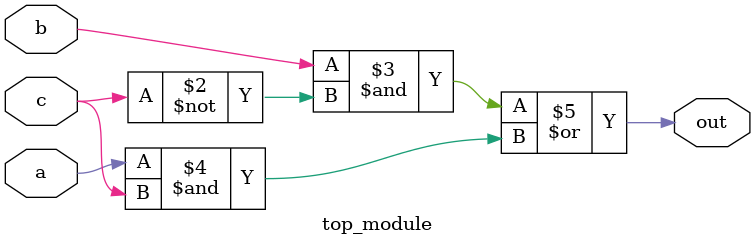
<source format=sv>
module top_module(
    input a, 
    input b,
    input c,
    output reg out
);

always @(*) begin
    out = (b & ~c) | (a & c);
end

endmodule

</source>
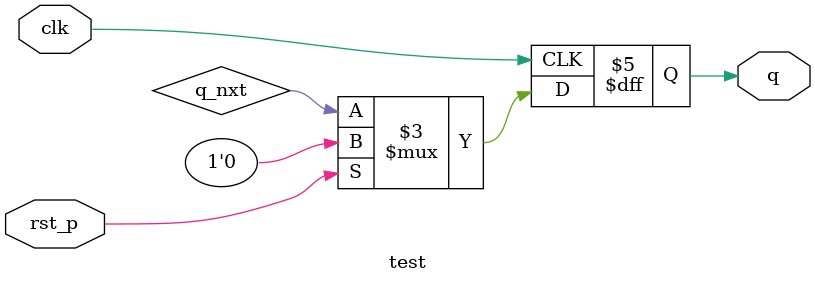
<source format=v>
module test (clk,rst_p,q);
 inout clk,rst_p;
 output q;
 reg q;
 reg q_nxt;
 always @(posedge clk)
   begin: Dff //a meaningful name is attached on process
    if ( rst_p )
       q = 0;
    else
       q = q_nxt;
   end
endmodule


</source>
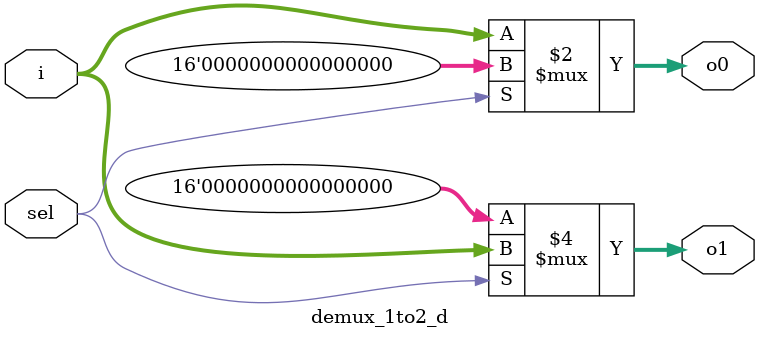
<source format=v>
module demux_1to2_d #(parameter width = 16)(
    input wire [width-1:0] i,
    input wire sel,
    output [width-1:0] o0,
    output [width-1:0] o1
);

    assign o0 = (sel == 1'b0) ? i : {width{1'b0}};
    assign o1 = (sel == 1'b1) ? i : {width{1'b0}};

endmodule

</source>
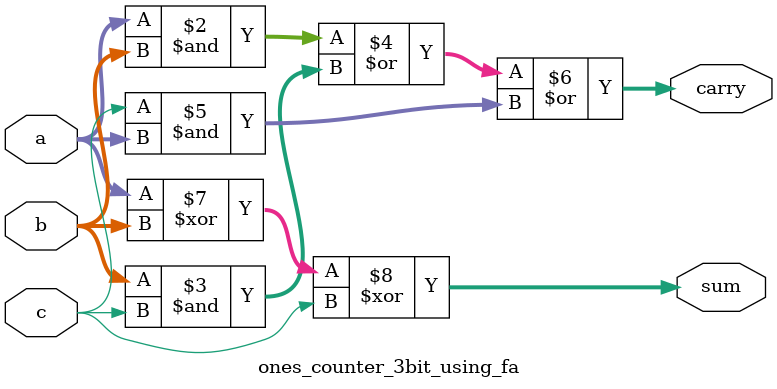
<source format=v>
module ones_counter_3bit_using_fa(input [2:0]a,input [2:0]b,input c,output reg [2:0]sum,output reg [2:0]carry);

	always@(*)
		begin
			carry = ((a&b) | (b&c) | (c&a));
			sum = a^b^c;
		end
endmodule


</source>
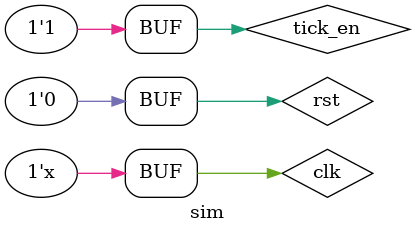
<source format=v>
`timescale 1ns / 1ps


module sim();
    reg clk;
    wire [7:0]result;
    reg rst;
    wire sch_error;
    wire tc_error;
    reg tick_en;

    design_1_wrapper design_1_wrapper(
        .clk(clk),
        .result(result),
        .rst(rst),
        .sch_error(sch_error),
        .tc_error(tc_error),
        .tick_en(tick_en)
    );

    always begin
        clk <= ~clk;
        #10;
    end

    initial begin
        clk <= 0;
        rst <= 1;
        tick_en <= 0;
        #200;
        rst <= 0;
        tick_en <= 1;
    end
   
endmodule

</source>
—————
• [What the task asks]:
Note every line of the entries in which "begin" appears, and copy it down.

• [Response to this task]:
always @(*) begin
   begin: Dff //a meaningful name is attached on process
		begin
    always begin
    initial begin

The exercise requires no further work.